I was under the impression 35 was the total damage, not base, which brings the wooden greatbow to an actual damage of 49, assuming the player is using the top-craftable metal broadhead arrows. (Not sure how that converts to 80+ in practice, but it’s likely a damage bonus from a good-hit, a byproduct of only using it at a couple of tiles range.) Above what it should be for a 210lb-ish bow, but not hugely. Seems too much damage is attached to arrows themselves, but that’s not a surprise to me.
Making a 210lb longbow wouldn’t be overly difficult if you can already make a longbow, since a good portion were around 140lb for military usage, and some even reached or exceeded 215lb.

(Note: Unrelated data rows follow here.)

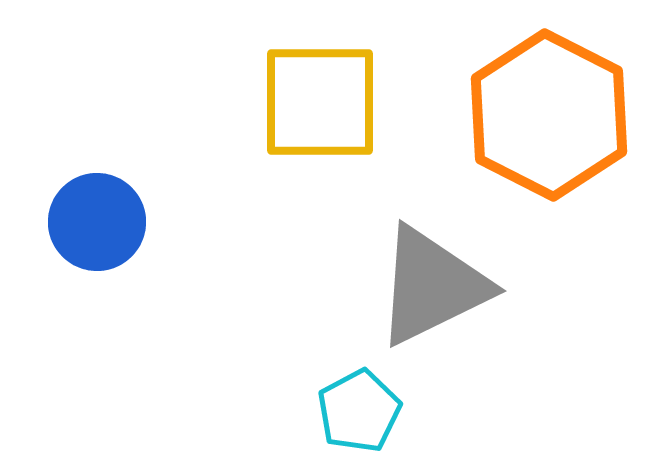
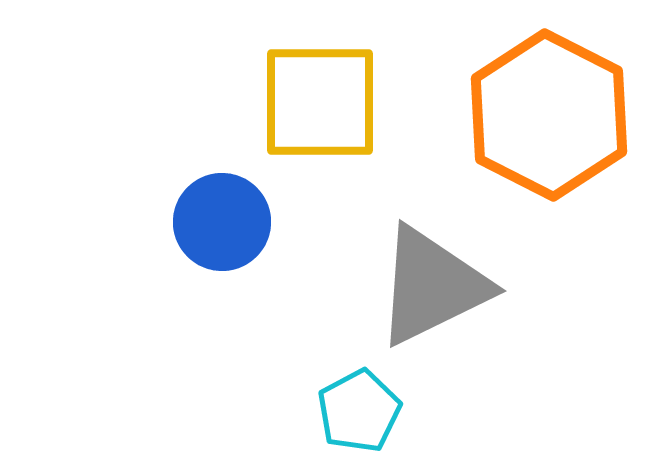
blue circle: moved 125 px right
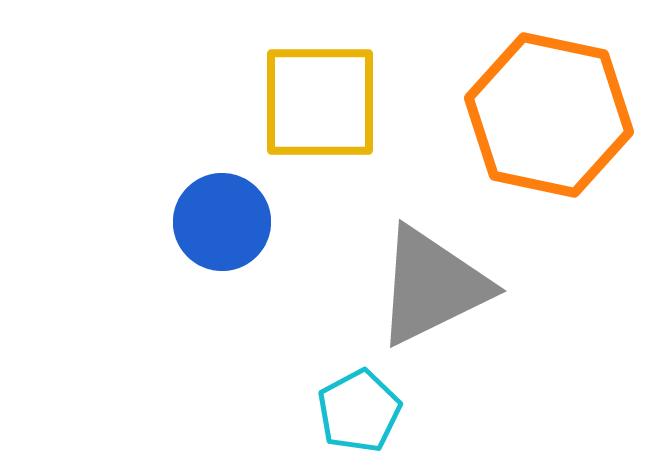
orange hexagon: rotated 15 degrees counterclockwise
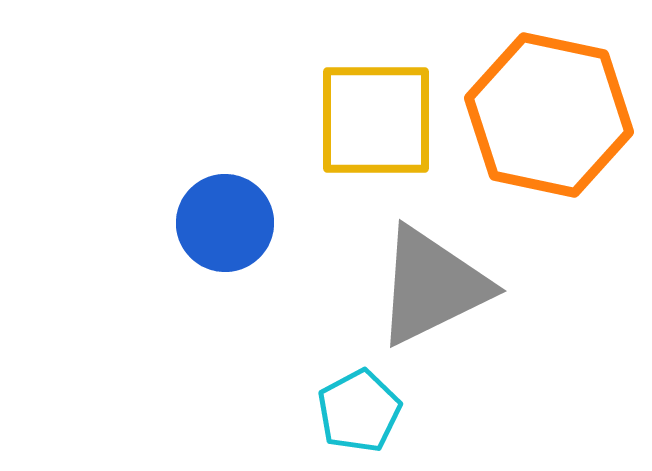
yellow square: moved 56 px right, 18 px down
blue circle: moved 3 px right, 1 px down
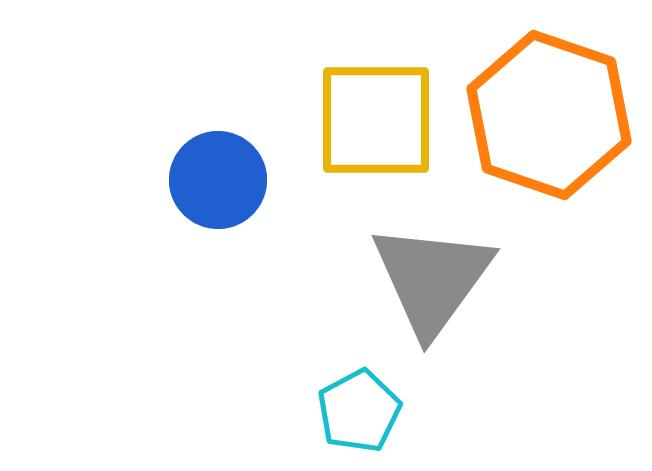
orange hexagon: rotated 7 degrees clockwise
blue circle: moved 7 px left, 43 px up
gray triangle: moved 7 px up; rotated 28 degrees counterclockwise
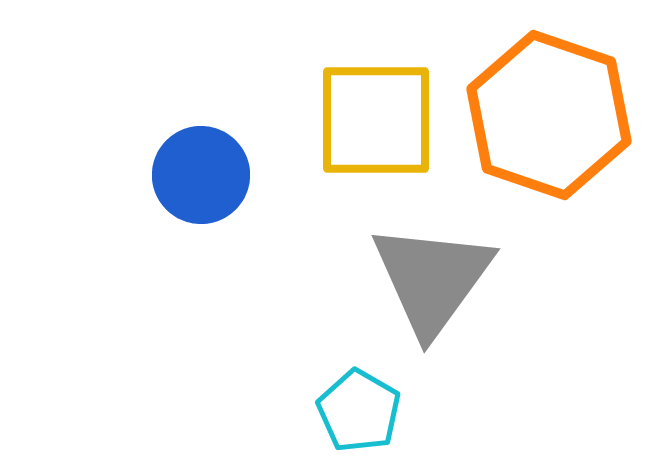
blue circle: moved 17 px left, 5 px up
cyan pentagon: rotated 14 degrees counterclockwise
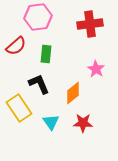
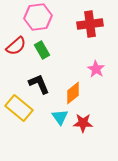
green rectangle: moved 4 px left, 4 px up; rotated 36 degrees counterclockwise
yellow rectangle: rotated 16 degrees counterclockwise
cyan triangle: moved 9 px right, 5 px up
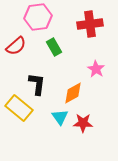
green rectangle: moved 12 px right, 3 px up
black L-shape: moved 2 px left; rotated 30 degrees clockwise
orange diamond: rotated 10 degrees clockwise
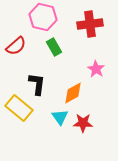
pink hexagon: moved 5 px right; rotated 20 degrees clockwise
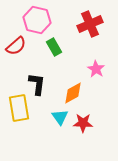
pink hexagon: moved 6 px left, 3 px down
red cross: rotated 15 degrees counterclockwise
yellow rectangle: rotated 40 degrees clockwise
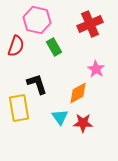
red semicircle: rotated 30 degrees counterclockwise
black L-shape: rotated 25 degrees counterclockwise
orange diamond: moved 5 px right
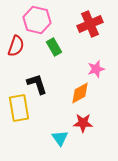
pink star: rotated 24 degrees clockwise
orange diamond: moved 2 px right
cyan triangle: moved 21 px down
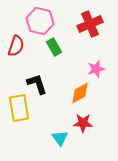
pink hexagon: moved 3 px right, 1 px down
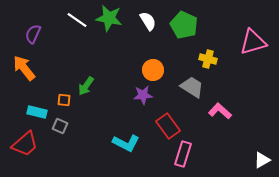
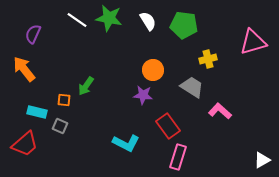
green pentagon: rotated 16 degrees counterclockwise
yellow cross: rotated 30 degrees counterclockwise
orange arrow: moved 1 px down
purple star: rotated 12 degrees clockwise
pink rectangle: moved 5 px left, 3 px down
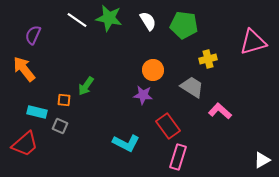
purple semicircle: moved 1 px down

Which isn’t to say making a longbow is overly easy. As far as construction, the current recipe for the longbow/greatbow is laughably easy and I already have plans to fix that.
As for comparisons to starting with 18 strength/melee damage scaling, it seems these are issues with the game itself and not the greatbows.
A measly +0.5 damage per point of strength seems far too low, but you could argue that most weapons are designed around a particular strength bracket and exceeding that in their use would break them, especially things like the wooden spear. Greathammers and Greatswords for 18-strength characters could be a lot of fun.
Starting with superhuman strength (by the design doc, with 14 being “a realistic world class human”) with no traits, mutations, or real consequences is exceptionally weird. Having pitiful dexterity and perception having no drawbacks seems either exaggerated or unbalanced in and of itself.